MIAMI — President Barack Obama's surprise move to re-establish ties with Cuba was applauded by the men and women in a barbershop on Calle Ocho, the heart of Miami's Cuban exile community. Waitresses stopped serving coffee at the El Pub restaurant as Obama spoke on TV. One wiped a tear from her eye as she clasped her hands, overcome with emotion at changes no one believed would come.
Only several dozen people attended Wednesday's hastily organized protests in Little Havana following the surprise announcement, a reflection of just how much the Cuban-American community has changed since the Cold War days when the U.S. began trying to isolate Cuba's communist government.
Among them was John Hernandez, holding a "Fire Obama" sign.
"We shouldn't do business with dictators. They're assassins. They have killed Americans before," said Hernandez, whose mother, father and sister fled Cuba in the 1960s before he was born in the U.S. "I feel disgraced."
Local leaders and activists said they expected more protests in the coming days. Still, the muted initial reaction to Obama's vows to encourage bilateral flows of people, information and business while working with Congress to end the 50-year-old trade embargo was strikingly at odds with outdated ideas about what most Cuban-Americans want.
It was long thought that no one could win Florida and become president without support from Cuban- Americans dead set against anything seen as supporting Cuban leaders Fidel and Raul Castro. And former Florida Gov.

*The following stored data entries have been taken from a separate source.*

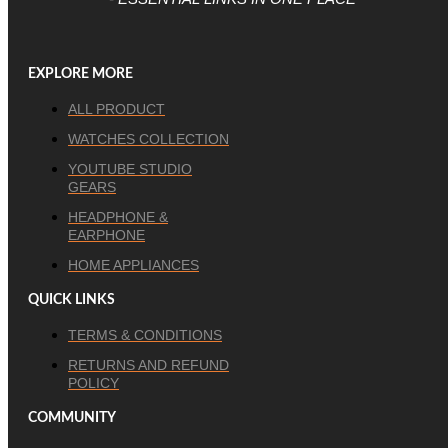
EXPLORE MORE
ALL PRODUCT
WATCHES COLLECTION
YOUTUBE STUDIO
GEARS
HEADPHONE &
EARPHONE
HOME APPLIANCES
QUICK LINKS
TERMS & CONDITIONS
RETURNS AND REFUND
POLICY
COMMUNITY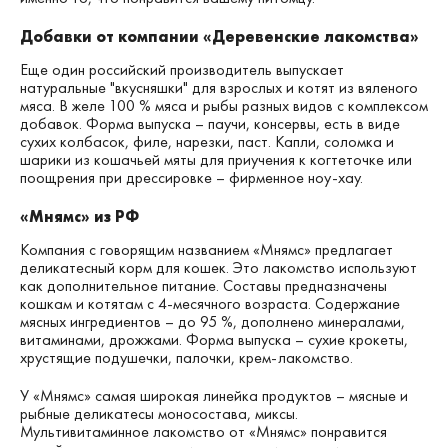
Добавки от компании «Деревенские лакомства»
Еще один российский производитель выпускает
натуральные "вкусняшки" для взрослых и котят из вяленого
мяса. В желе 100 % мяса и рыбы разных видов с комплексом
добавок. Форма выпуска – паучи, консервы, есть в виде
сухих колбасок, филе, нарезки, паст. Капли, соломка и
шарики из кошачьей мяты для приучения к когтеточке или
поощрения при дрессировке – фирменное ноу-хау.
«Мнямс» из РФ
Компания с говорящим названием «Мнямс» предлагает
деликатесный корм для кошек. Это лакомство используют
как дополнительное питание. Составы предназначены
кошкам и котятам с 4-месячного возраста. Содержание
мясных ингредиентов – до 95 %, дополнено минералами,
витаминами, дрожжами. Форма выпуска – сухие крокеты,
хрустящие подушечки, палочки, крем-лакомство.
У «Мнямс» самая широкая линейка продуктов – мясные и
рыбные деликатесы моносостава, миксы.
Мультивитаминное лакомство от «Мнямс» понравится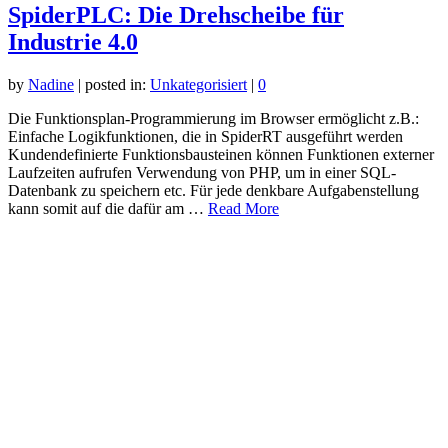
SpiderPLC: Die Drehscheibe für
Industrie 4.0
by
Nadine
|
posted in:
Unkategorisiert
|
0
Die Funktionsplan-Programmierung im Browser ermöglicht z.B.:
Einfache Logikfunktionen, die in SpiderRT ausgeführt werden
Kundendefinierte Funktionsbausteinen können Funktionen externer
Laufzeiten aufrufen Verwendung von PHP, um in einer SQL-
Datenbank zu speichern etc. Für jede denkbare Aufgabenstellung
kann somit auf die dafür am …
Read More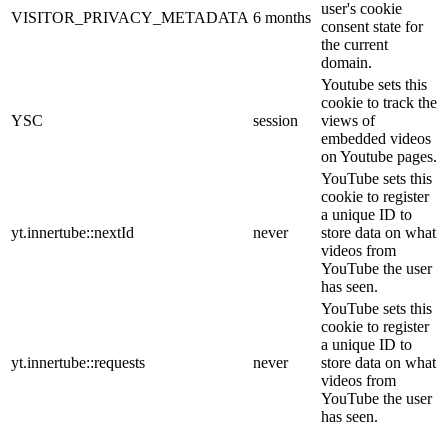
user's cookie
VISITOR_PRIVACY_METADATA
6 months
consent state for
the current
domain.
Youtube sets this
cookie to track the
YSC
session
views of
embedded videos
on Youtube pages.
YouTube sets this
cookie to register
a unique ID to
yt.innertube::nextId
never
store data on what
videos from
YouTube the user
has seen.
YouTube sets this
cookie to register
a unique ID to
yt.innertube::requests
never
store data on what
videos from
YouTube the user
has seen.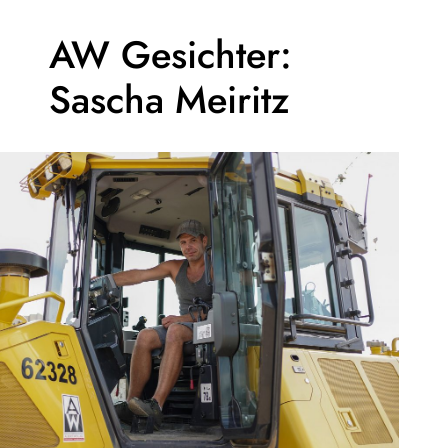
AW Gesichter:
Sascha Meiritz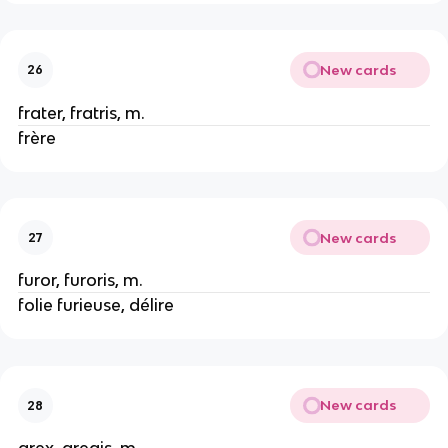
New cards
26
frater, fratris, m.
frère
New cards
27
furor, furoris, m.
folie furieuse, délire
New cards
28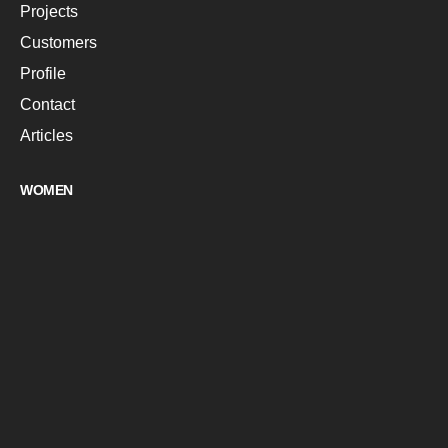
Projects
Customers
Profile
Contact
Articles
WOMEN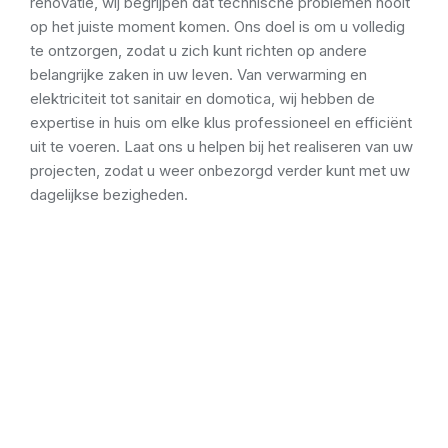
renovatie, wij begrijpen dat technische problemen nooit
op het juiste moment komen. Ons doel is om u volledig
te ontzorgen, zodat u zich kunt richten op andere
belangrijke zaken in uw leven. Van verwarming en
elektriciteit tot sanitair en domotica, wij hebben de
expertise in huis om elke klus professioneel en efficiënt
uit te voeren. Laat ons u helpen bij het realiseren van uw
projecten, zodat u weer onbezorgd verder kunt met uw
dagelijkse bezigheden.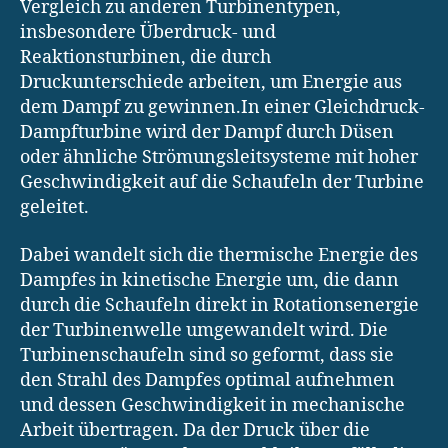
Vergleich zu anderen Turbinentypen,
insbesondere Überdruck- und
Reaktionsturbinen, die durch
Druckunterschiede arbeiten, um Energie aus
dem Dampf zu gewinnen.In einer Gleichdruck-
Dampfturbine wird der Dampf durch Düsen
oder ähnliche Strömungsleitsysteme mit hoher
Geschwindigkeit auf die Schaufeln der Turbine
geleitet.
Dabei wandelt sich die thermische Energie des
Dampfes in kinetische Energie um, die dann
durch die Schaufeln direkt in Rotationsenergie
der Turbinenwelle umgewandelt wird. Die
Turbinenschaufeln sind so geformt, dass sie
den Strahl des Dampfes optimal aufnehmen
und dessen Geschwindigkeit in mechanische
Arbeit übertragen. Da der Druck über die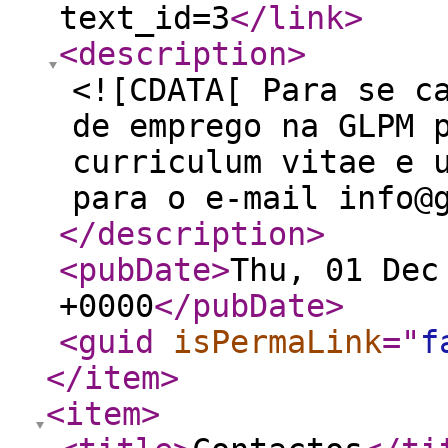
text_id=3
</link
>
<description
>
<![CDATA[ Para se c
de emprego na GLPM 
curriculum vitae e 
para o e-mail info@
</description
>
<pubDate
>
Thu, 01 Dec
+0000
</pubDate
>
<guid
isPermaLink
="
f
</item
>
<item
>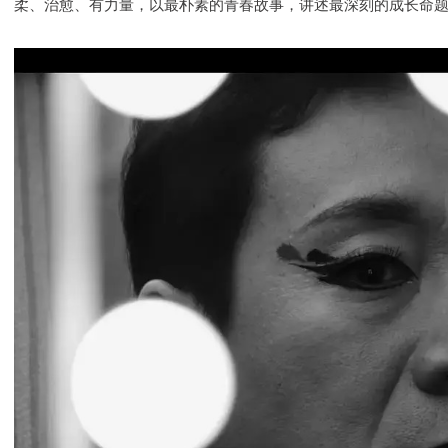
柔、治愈、有力量，以最朴素的青春故事，讲述最深刻的成长命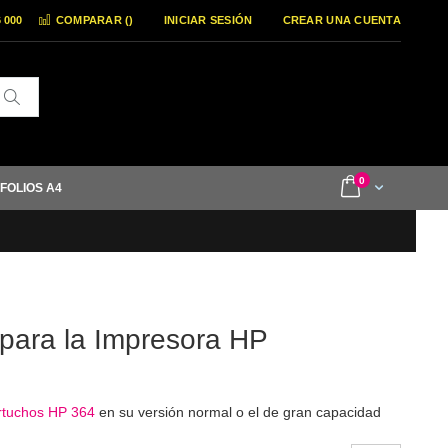
6 000
COMPARAR (
)
INICIAR SESIÓN
CREAR UNA CUENTA
Buscar
items
0
Cart
 FOLIOS A4
 para la Impresora HP
rtuchos HP 364
en su versión normal o el de gran capacidad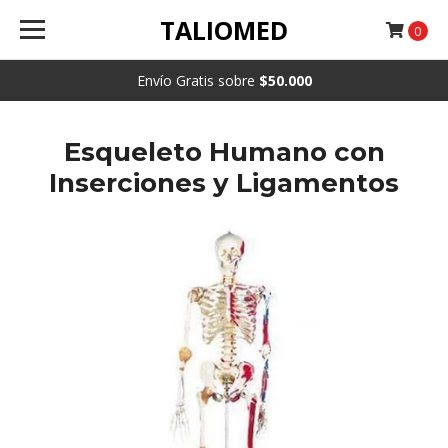
TALIOMED
0
Envío Gratis sobre
$50.000
Esqueleto Humano con
Inserciones y Ligamentos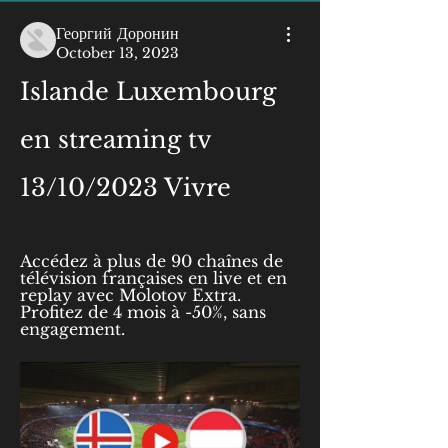
Георгий Доронин
October 13, 2023
Islande Luxembourg 
en streaming tv 
13/10/2023 Vivre
Accédez à plus de 90 chaînes de 
télévision françaises en live et en 
replay avec Molotov Extra. 
Profitez de 4 mois à -50%, sans 
engagement.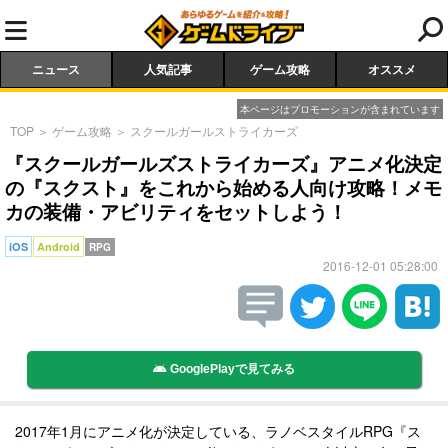
ニュース
人気記事
ゲーム攻略
オススメ
本ページはプロモーションが含まれています
TOP
＞
ゲーム攻略
＞
スクールガールストライカーズ
『スクールガールズストライカーズ』アニメ化決定
の『スクスト』をこれから始める人向け攻略！メモ
カの装備・アビリティをセットしよう！
iOS
Android
RPG
2016-12-01 05:28:00
GooglePlayで見てみる
2017年1月にアニメ化が決定している、ラノベスタイルRPG『ス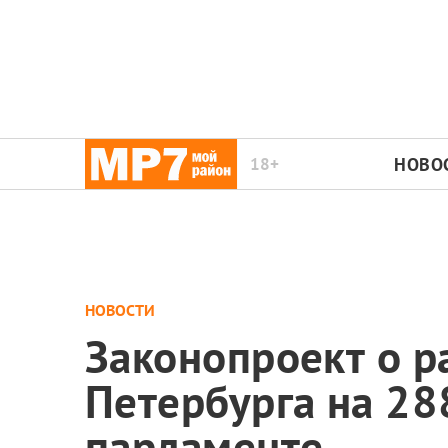
18+
НОВО
НОВОСТИ
Законопроект о 
Петербурга на 28
парламенте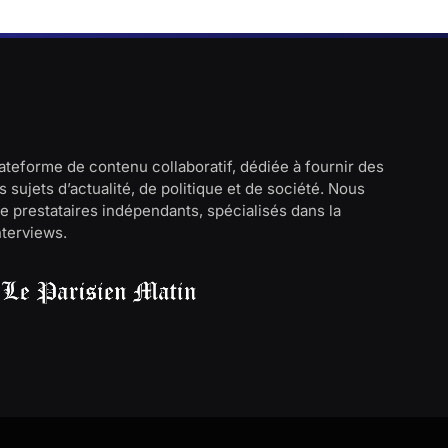
lateforme de contenu collaboratif, dédiée à fournir des
 sujets d’actualité, de politique et de société. Nous
e prestataires indépendants, spécialisés dans la
interviews.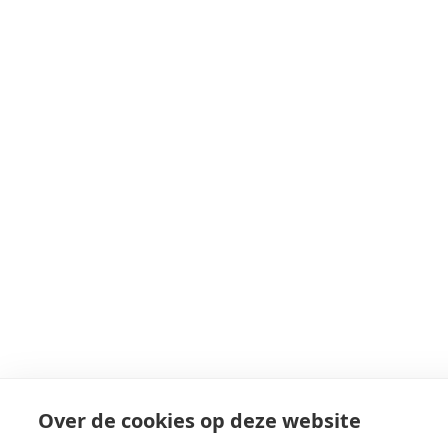
Over de cookies op deze website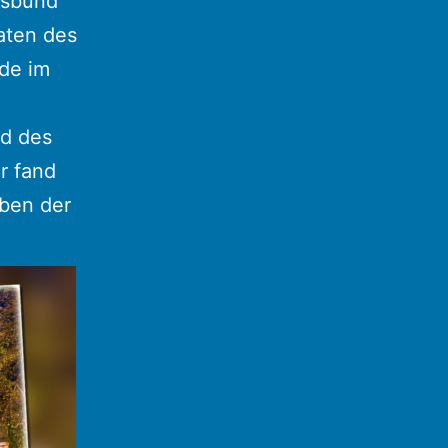
ksbund
aten des
nde im
od des
r fand
ben der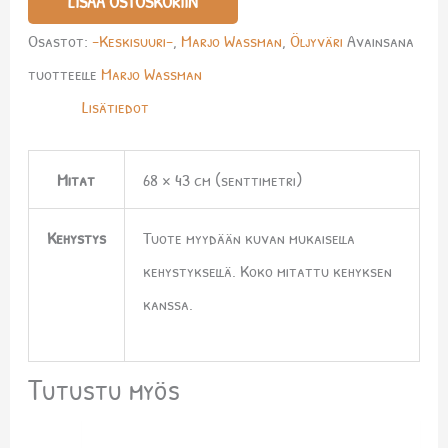
LISÄÄ OSTOSKORIIN
Osastot:
-Keskisuuri-
,
Marjo Wassman
,
Öljyväri
Avainsana
tuotteelle
Marjo Wassman
Lisätiedot
Mitat
68 × 43 cm (senttimetri)
Kehystys
Tuote myydään kuvan mukaisella
kehystyksellä. Koko mitattu kehyksen
kanssa.
Tutustu myös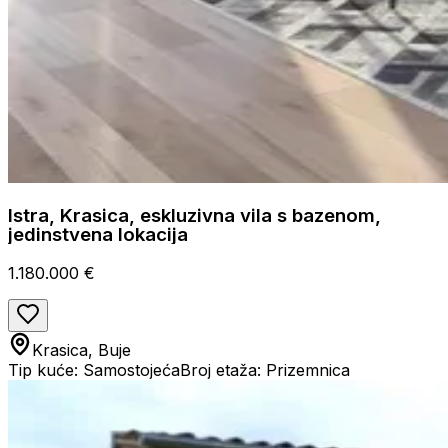
Istra, Krasica, eskluzivna vila s bazenom,
jedinstvena lokacija
1.180.000 €
Krasica, Buje
Tip kuće: Samostojeća
Broj etaža: Prizemnica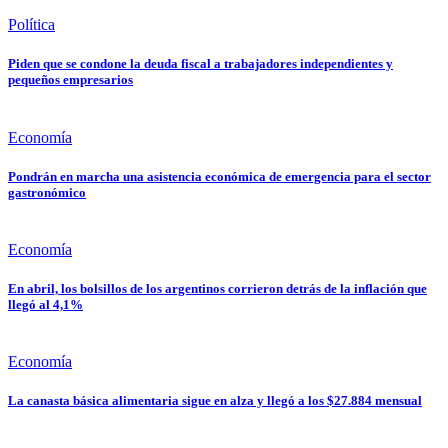
Política
Piden que se condone la deuda fiscal a trabajadores independientes y
pequeños empresarios
Economía
Pondrán en marcha una asistencia económica de emergencia para el sector
gastronómico
Economía
En abril, los bolsillos de los argentinos corrieron detrás de la inflación que
llegó al 4,1%
Economía
La canasta básica alimentaria sigue en alza y llegó a los $27.884 mensual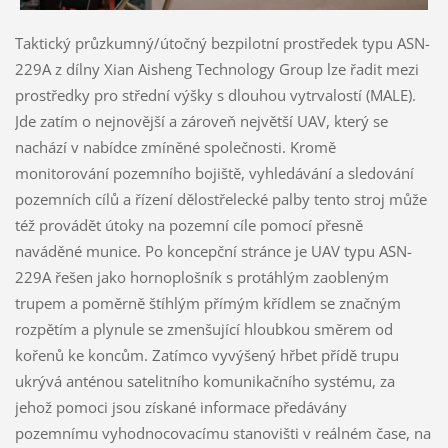
Taktický průzkumný/útočný bezpilotní prostředek typu ASN-
229A z dílny Xian Aisheng Technology Group lze řadit mezi
prostředky pro střední výšky s dlouhou vytrvalostí (MALE).
Jde zatím o nejnovější a zároveň největší UAV, který se
nachází v nabídce zmíněné společnosti. Kromě
monitorování pozemního bojiště, vyhledávání a sledování
pozemních cílů a řízení dělostřelecké palby tento stroj může
též provádět útoky na pozemní cíle pomocí přesně
naváděné munice. Po koncepční stránce je UAV typu ASN-
229A řešen jako hornoplošník s protáhlým zaobleným
trupem a poměrně štíhlým přímým křídlem se značným
rozpětím a plynule se zmenšující hloubkou směrem od
kořenů ke koncům. Zatímco vyvýšený hřbet přídě trupu
ukrývá anténou satelitního komunikačního systému, za
jehož pomoci jsou získané informace předávány
pozemnímu vyhodnocovacímu stanovišti v reálném čase, na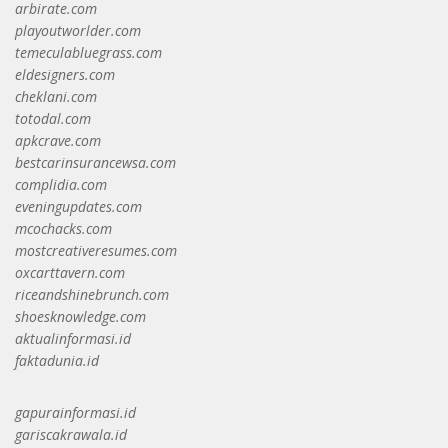
arbirate.com
playoutworlder.com
temeculabluegrass.com
eldesigners.com
cheklani.com
totodal.com
apkcrave.com
bestcarinsurancewsa.com
complidia.com
eveningupdates.com
mcochacks.com
mostcreativeresumes.com
oxcarttavern.com
riceandshinebrunch.com
shoesknowledge.com
aktualinformasi.id
faktadunia.id
gapurainformasi.id
gariscakrawala.id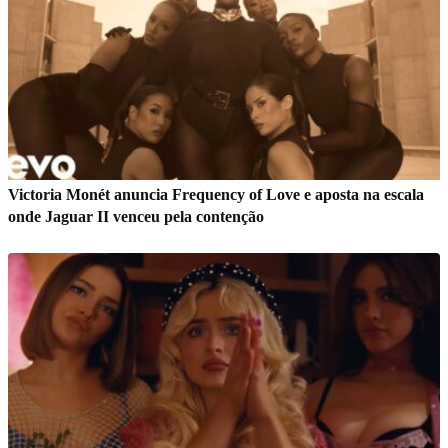
Victoria Monét anuncia Frequency of Love e aposta na escala
onde Jaguar II venceu pela contenção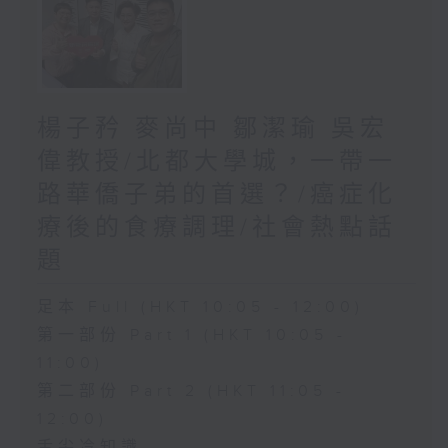
楊子矜 麥尚中 鄒潔瑜 吳宏
偉教授/北都大學城，一帶一
路華僑子弟的首選？/癌症化
療後的食療調理/社會熱點話
題
足本 Full (HKT 10:05 - 12:00)
第一部份 Part 1 (HKT 10:05 -
11:00)
第二部份 Part 2 (HKT 11:05 -
12:00)
舌尖冷知識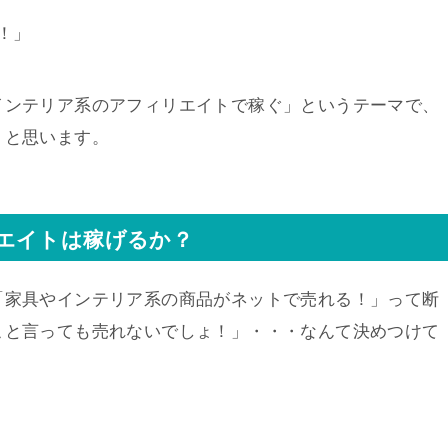
！」
インテリア系のアフィリエイトで稼ぐ」というテーマで、
うと思います。
エイトは稼げるか？
「家具やインテリア系の商品がネットで売れる！」って断
こと言っても売れないでしょ！」・・・なんて決めつけて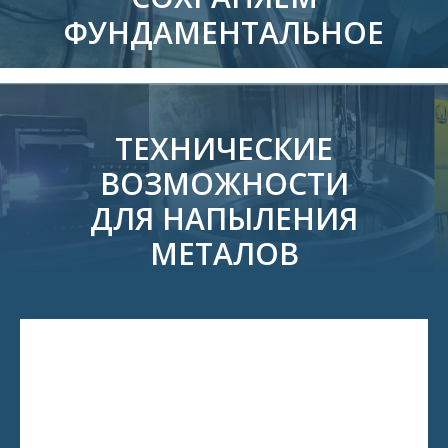
ФУНДАМЕНТАЛЬНОЕ
ТЕХНИЧЕСКИЕ
ВОЗМОЖНОСТИ
ДЛЯ НАПЫЛЕНИЯ
МЕТАЛОВ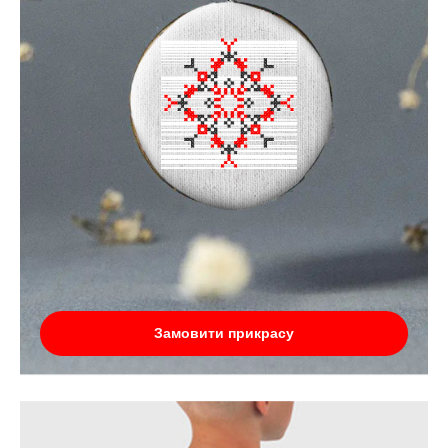
Замовити прикрасу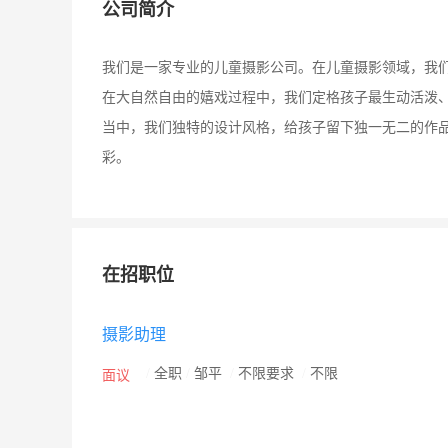
公司简介
我们是一家专业的儿童摄影公司。在儿童摄影领域，我
在大自然自由的嬉戏过程中，我们定格孩子最生动活泼
当中，我们独特的设计风格，给孩子留下独一无二的作
彩。
在招职位
摄影助理
/
全职
/
邹平
/
不限要求
/
不限
面议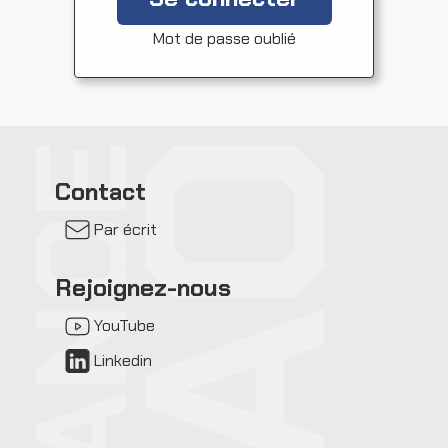
Mot de passe oublié
Contact
Par écrit
Rejoignez-nous
YouTube
Linkedin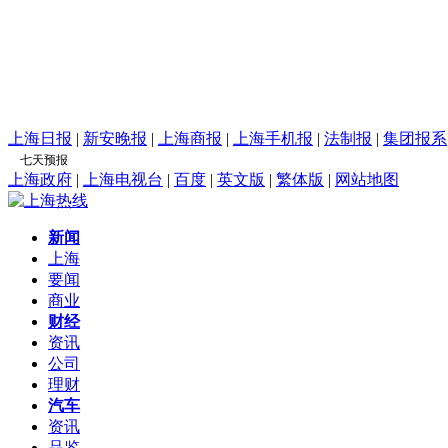
上海日报
|
新安晚报
|
上海商报
|
上海手机报
|
法制报
|
集团报系
上海政府
|
上海电视台
|
百度
|
英文版
|
繁体版
|
网站地图
新闻
上海
要闻
商业
财经
资讯
公司
理财
汽车
资讯
品鉴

Jeb Bush, now mulling a presidential run, has called for a hard line on Cuba.
But Obama won the state twice while promising to improve U.S.-Cuba relations, and he's already taken lesser steps that have drawn significant support from Cuban-Americans.
That support comes in part from the thousands of Cubans who regularly travel between Havana and Miami thanks to Obama, and behind the scenes lobbying by Cuban-American business leaders who might have opposed such overtures in decades past.